What you will do »
a) How would you render this sentence from the article on Indian bank loan growth in French: "It had kept rates on hold for two years prior to February to deal with stubbornly high inflation, which has now eased."
b) Can you extend the article on Indian bank loan growth, picking up after its last sentence?

Selected passage »
------------------------

Even as June-end data shows a decline in loan growth to its lowest level in three years, experts say concerns over unsecured retail lending and weak asset quality persist but an uptick can be expected in the second half of FY26

Salil Panchal
Published: Jul 16, 2025 11:32:12 AM IST
Updated: Jul 16, 2025 11:40:26 AM IST

India’s banks across categories have in recent quarters seen the pressure of microfi nance hurt asset quality and quarterly margins.
Image: ShutterstockIndia’s banks across categories have in recent quarters seen the pressure of microfi nance hurt asset quality and quarterly margins. Image: Shutterstock

Not all prudent actions translate into immediately positive results. After months of growing pressure to help pick up the pace of growth in India, the Reserve Bank of India (RBI), in 2025, started lowering interest rates—a reduction of 100 basis points in three policy meetings—to boost economic growth. It had kept rates on hold for two years prior to February to deal with stubbornly high inflation, which has now eased.

------------------------

Provided information »
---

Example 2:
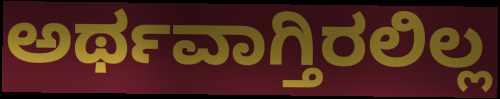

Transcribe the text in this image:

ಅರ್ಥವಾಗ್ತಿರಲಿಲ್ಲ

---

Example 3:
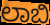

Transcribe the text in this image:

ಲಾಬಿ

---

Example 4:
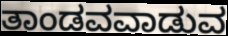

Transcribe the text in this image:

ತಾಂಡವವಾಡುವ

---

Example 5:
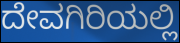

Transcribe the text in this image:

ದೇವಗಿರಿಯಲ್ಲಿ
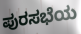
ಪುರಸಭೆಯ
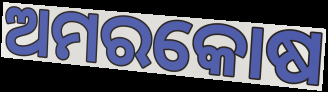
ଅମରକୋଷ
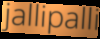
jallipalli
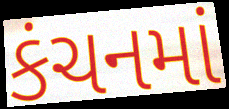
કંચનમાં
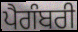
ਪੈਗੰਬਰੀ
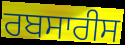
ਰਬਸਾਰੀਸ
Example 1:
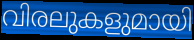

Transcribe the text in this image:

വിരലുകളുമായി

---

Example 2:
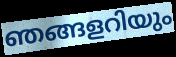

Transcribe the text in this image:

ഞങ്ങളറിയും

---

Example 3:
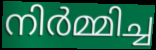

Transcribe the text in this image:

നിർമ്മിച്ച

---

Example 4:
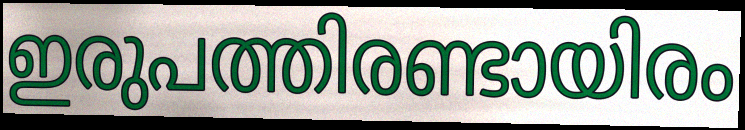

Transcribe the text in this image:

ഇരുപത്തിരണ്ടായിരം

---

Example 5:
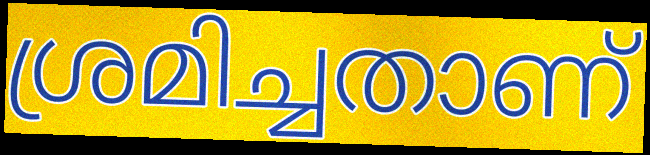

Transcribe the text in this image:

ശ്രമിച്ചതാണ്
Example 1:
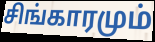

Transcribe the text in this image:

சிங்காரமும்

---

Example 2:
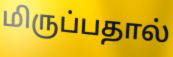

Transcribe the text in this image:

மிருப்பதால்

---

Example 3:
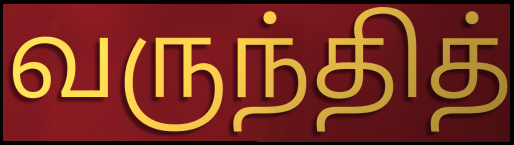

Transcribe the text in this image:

------------------------

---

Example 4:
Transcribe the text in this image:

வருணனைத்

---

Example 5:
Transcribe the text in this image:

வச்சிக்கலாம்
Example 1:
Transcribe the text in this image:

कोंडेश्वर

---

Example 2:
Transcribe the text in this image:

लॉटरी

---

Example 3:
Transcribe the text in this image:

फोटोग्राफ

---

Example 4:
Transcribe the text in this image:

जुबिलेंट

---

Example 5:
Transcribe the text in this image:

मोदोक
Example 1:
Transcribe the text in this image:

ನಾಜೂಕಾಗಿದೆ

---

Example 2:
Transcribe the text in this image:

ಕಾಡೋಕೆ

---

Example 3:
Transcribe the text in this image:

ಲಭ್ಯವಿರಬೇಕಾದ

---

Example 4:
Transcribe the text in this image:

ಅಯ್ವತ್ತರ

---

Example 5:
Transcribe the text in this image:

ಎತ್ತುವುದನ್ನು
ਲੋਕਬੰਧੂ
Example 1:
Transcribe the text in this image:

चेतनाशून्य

------------------------

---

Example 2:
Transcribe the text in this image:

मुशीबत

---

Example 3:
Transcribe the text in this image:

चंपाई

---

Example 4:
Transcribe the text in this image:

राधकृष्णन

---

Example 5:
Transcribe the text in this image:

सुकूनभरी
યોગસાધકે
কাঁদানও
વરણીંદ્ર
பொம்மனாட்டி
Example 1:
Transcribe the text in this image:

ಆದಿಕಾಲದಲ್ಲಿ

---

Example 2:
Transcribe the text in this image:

------------------------

The answers »
a) Elle avait maintenu ses taux inchangés pendant deux ans avant février pour faire face à une inflation obstinément élevée, qui s'est désormais atténuée.

b)
But some of the data emerging towards June-end indicates that loan growth has declined to 8.8 percent year-on-year (YoY)—its lowest level in three years (see data)—in the fortnight ended May 30. This has also been presented in RBI’s Financial Stability Report of June.

India’s banks across categories have in recent quarters seen the pressure of microfinance hurt asset quality and quarterly margins. The pressure of unsecured retail lending (which comprises credit cards, other personal loans and consumer durables) is being seen over the past three financial years. The growth rate of unsecured retail loans is now at 7.8 percent in May from a high of 32.2 percent in June 2023 (see chart).

All this means that we could see one of the most sluggish quarterly earnings growth for the April-June quarter, banking analysts say.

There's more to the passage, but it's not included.